When it comes to the stages of grief, the students and faculty of 21st Century Academy seem to have arrived at acceptance.
After the Hamilton County Board of Education voted in March to close the K-12 school, many say they experienced shock, pain and anger, but at this point, there is nothing anyone can do.
"At first I was sad, but I'm still going to get to graduate. It's not going to be as comfortable, but I can handle it," said junior Delphine Westmoreland, who plans to attend either Brainerd High or Tyner Academy next year. "The majority of us are over it. We just have to accept it."
Along with six other 11th-grade girls, Ms. Westmoreland was to sing "I Believe I Can Fly" Friday night at the Tivoli Theatre during 21st Century's graduation - the last commencement ceremony in the history of the school.
Even some of the seniors who have attended the school six to 12 years say that, at this point, it's just time to move on. The tiny school, with a graduating class of 24 students, provided a unique family atmosphere with lots of individual attention from teachers, the students say, but there is no going back.
"If we were in the 11th grade, we'd probably fight for the school a little harder," said senior Scott Avila, 17.
But principal Wendy Jung said she urged her students to stop fighting and instead celebrate the seniors' accomplishments during graduation. Six students were to give speeches or read poems Friday, and Ms. Jung said she encouraged them to remain positive, not bitter.

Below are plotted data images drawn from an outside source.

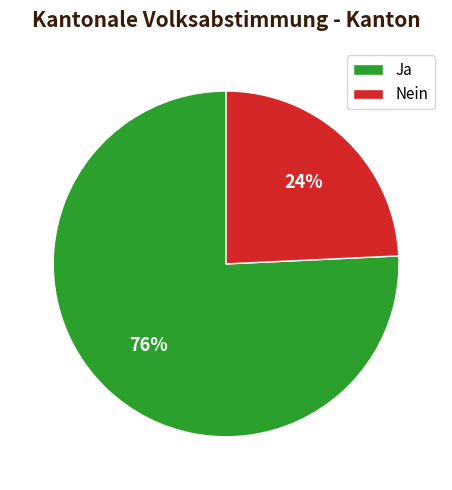

Count the number of slices in the pie.

2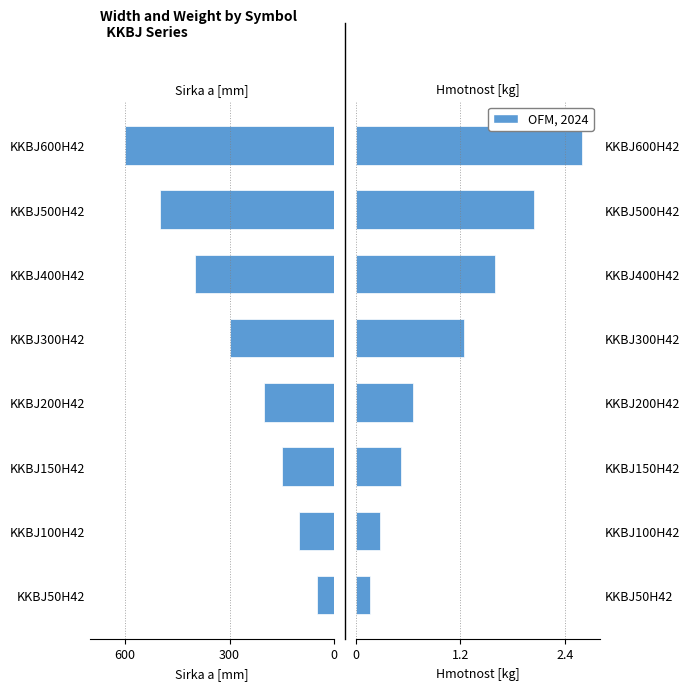

Is it true that Hmotnost [kg] equals 740.9 at KKBJ500H42?

False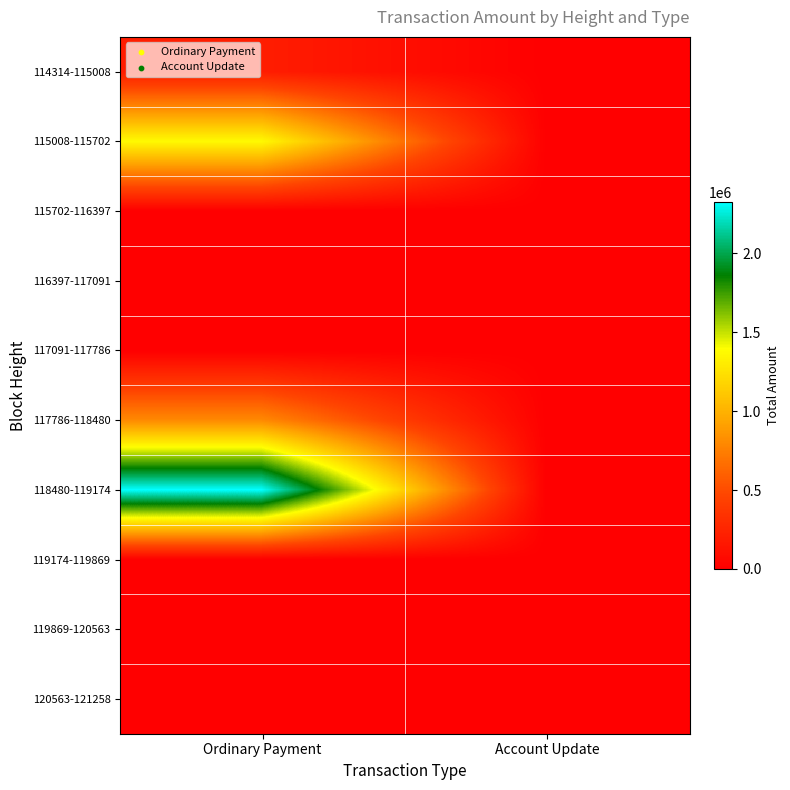

How many data points does each series have?

2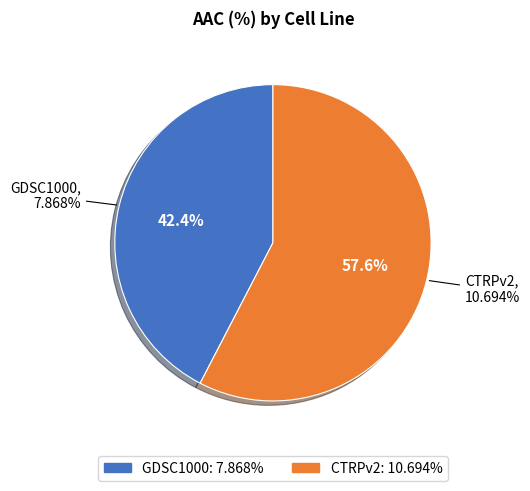

How many slices are in this pie chart?

2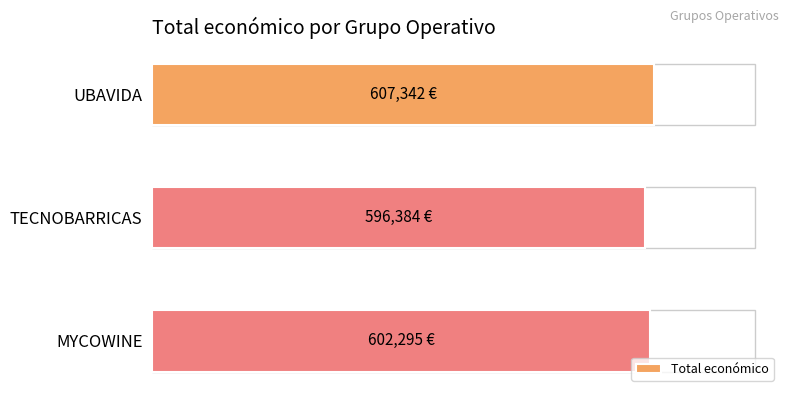

Is it true that the value at MYCOWINE is 602295.4?

True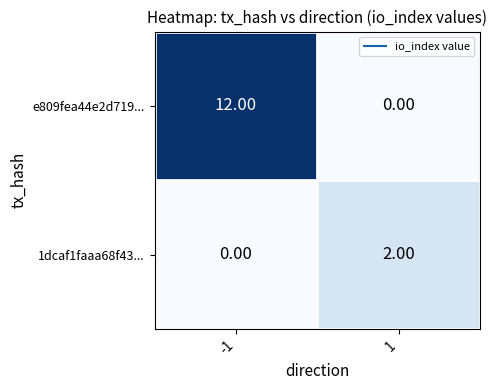

Which series has the largest total across all categories?

e809fea44e2d719...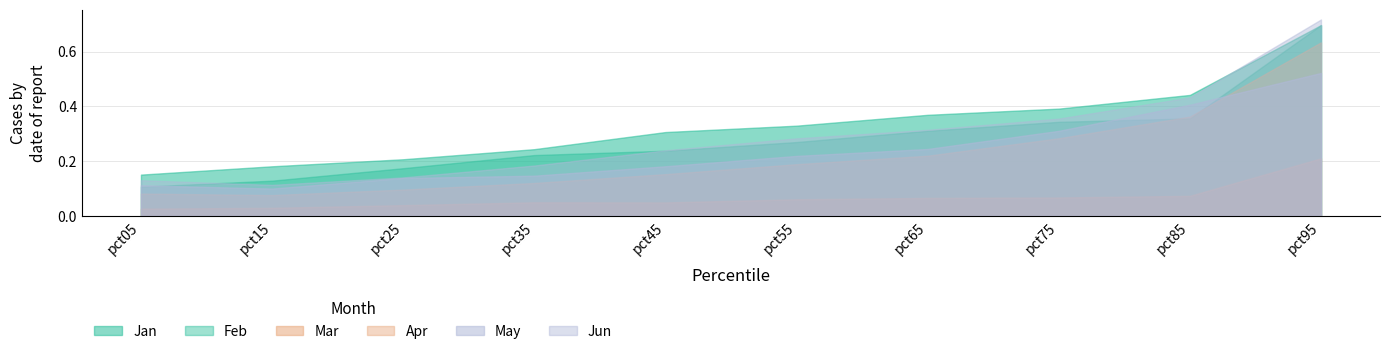

What is the difference between the maximum and minimum values in the Jun series?

0.6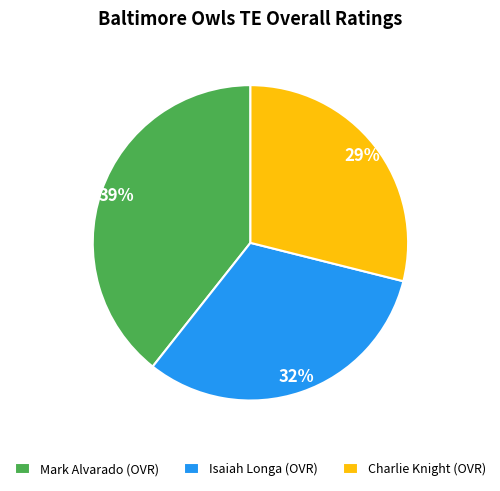

Which has a higher value, Mark Alvarado or Charlie Knight?

Mark Alvarado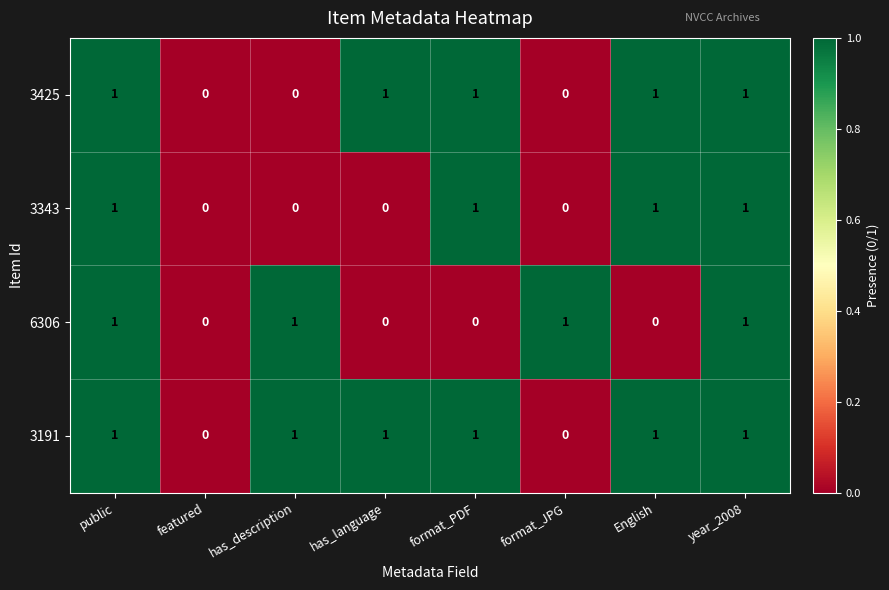

True or false: 3343 has a value of 2 at format_PDF.

False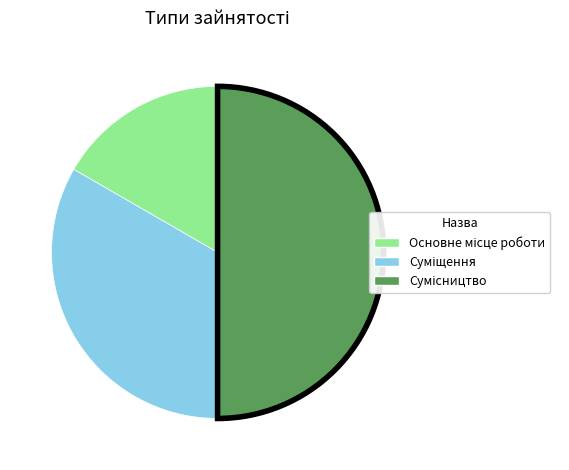

How many slices are in this pie chart?

3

During graduation practice Thursday at the Tivoli, Ms. Jung showed her students how they would walk down the stage and shake school officials' hands before receiving their diplomas.
"You'll shake (school board Chairman) Kenny Smith's hand - if he shows up, we'll be polite," she said.

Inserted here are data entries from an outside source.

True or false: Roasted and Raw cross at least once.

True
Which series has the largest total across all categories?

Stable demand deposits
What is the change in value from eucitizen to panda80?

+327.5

Mr. Smith, who represents 21st Century's district, voted with the majority of the school board to close the school.
One thing that has helped ease the fear of nongraduating students is the well-planned transitions to the schools that displaced 21st Century students will attend, Ms. Jung said. Administrators at Barger and Tyner academies have held ice cream socials and open houses and made incoming students feel welcomed, she said.

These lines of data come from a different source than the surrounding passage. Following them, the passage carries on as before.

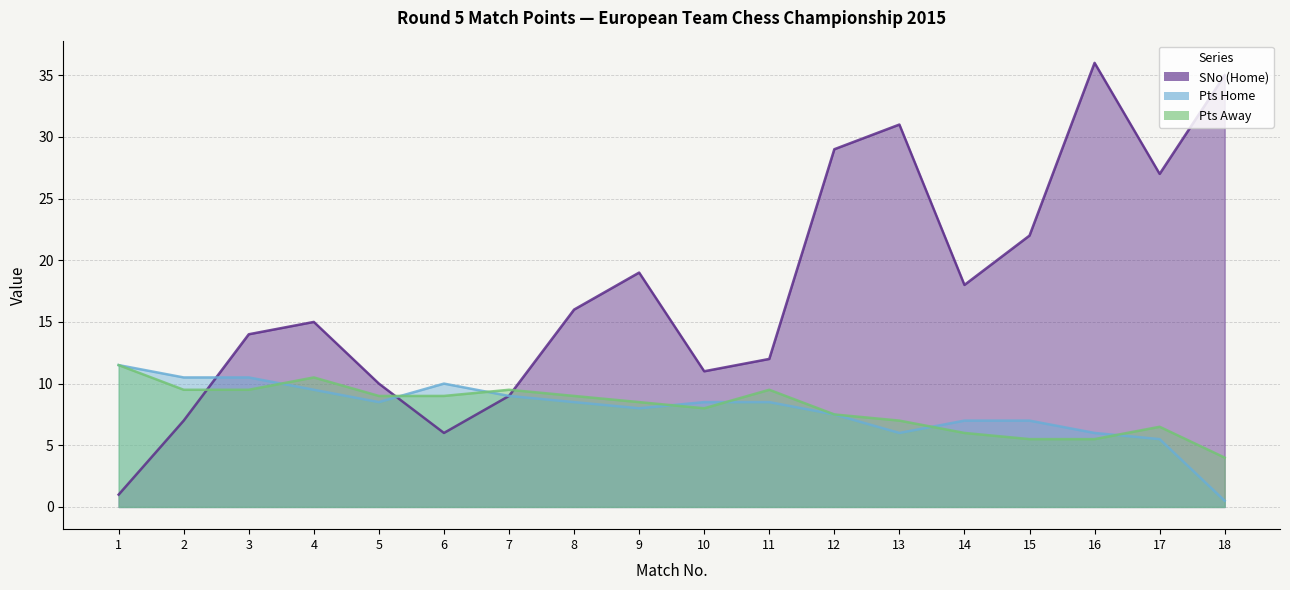

Reading right to left, extract all data points from this chart.

SNo (Home): 35.0	27.0	36.0	22.0	18.0	31.0	29.0	12.0	11.0	19.0	16.0	9.0	6.0	10.0	15.0	14.0	7.0	1.0
Pts Home: 0.5	5.5	6.0	7.0	7.0	6.0	7.5	8.5	8.5	8.0	8.5	9.0	10.0	8.5	9.5	10.5	10.5	11.5
Pts Away: 4.0	6.5	5.5	5.5	6.0	7.0	7.5	9.5	8.0	8.5	9.0	9.5	9.0	9.0	10.5	9.5	9.5	11.5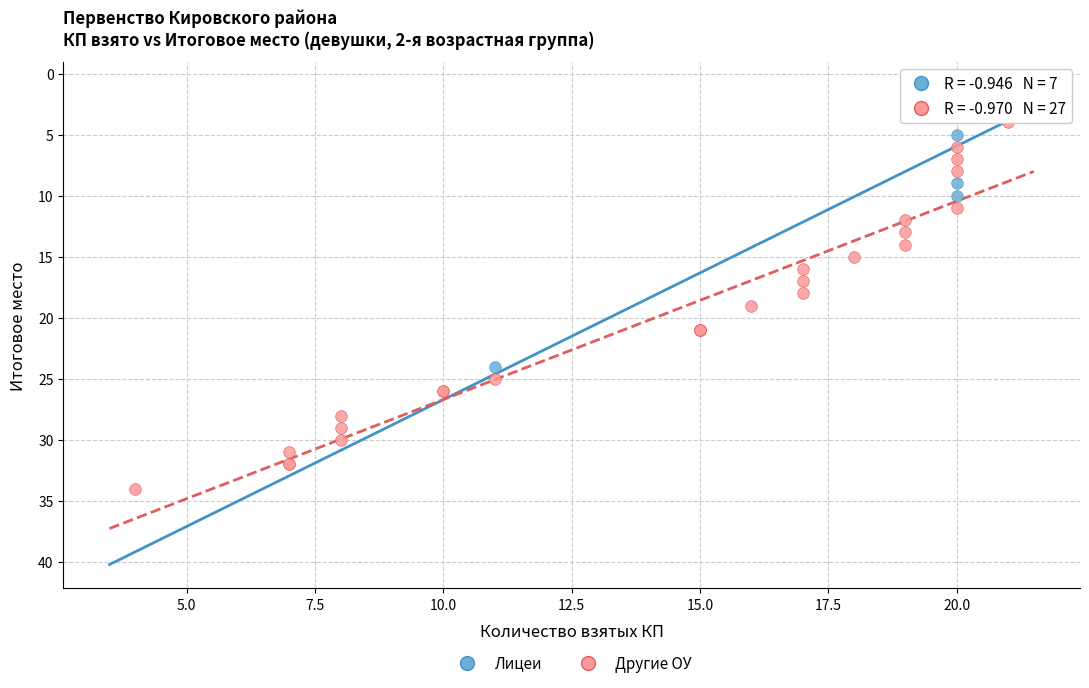

What are all the series names shown in the legend?

Лицеи, Другие ОУ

Most high schoolers at 21st Century will attend Tyner next year, and Saterria Heathington said the move to a brand-new school for her senior year will be tough.
"Numberwise, we're used to a little-bitty school," said the 16-year-old, who has only 30 classmates.
No matter the tone of Friday's graduation, the ceremony ended on a positive note as all students stood to sing the school's alma mater. Although they stumbled over some of the words during Thursday's practice, everyone seemed to be clear on the last two lines.
"21st Century, we pride ourselves in thee," they sang. "You have made a difference in our lives, oh 21st Century."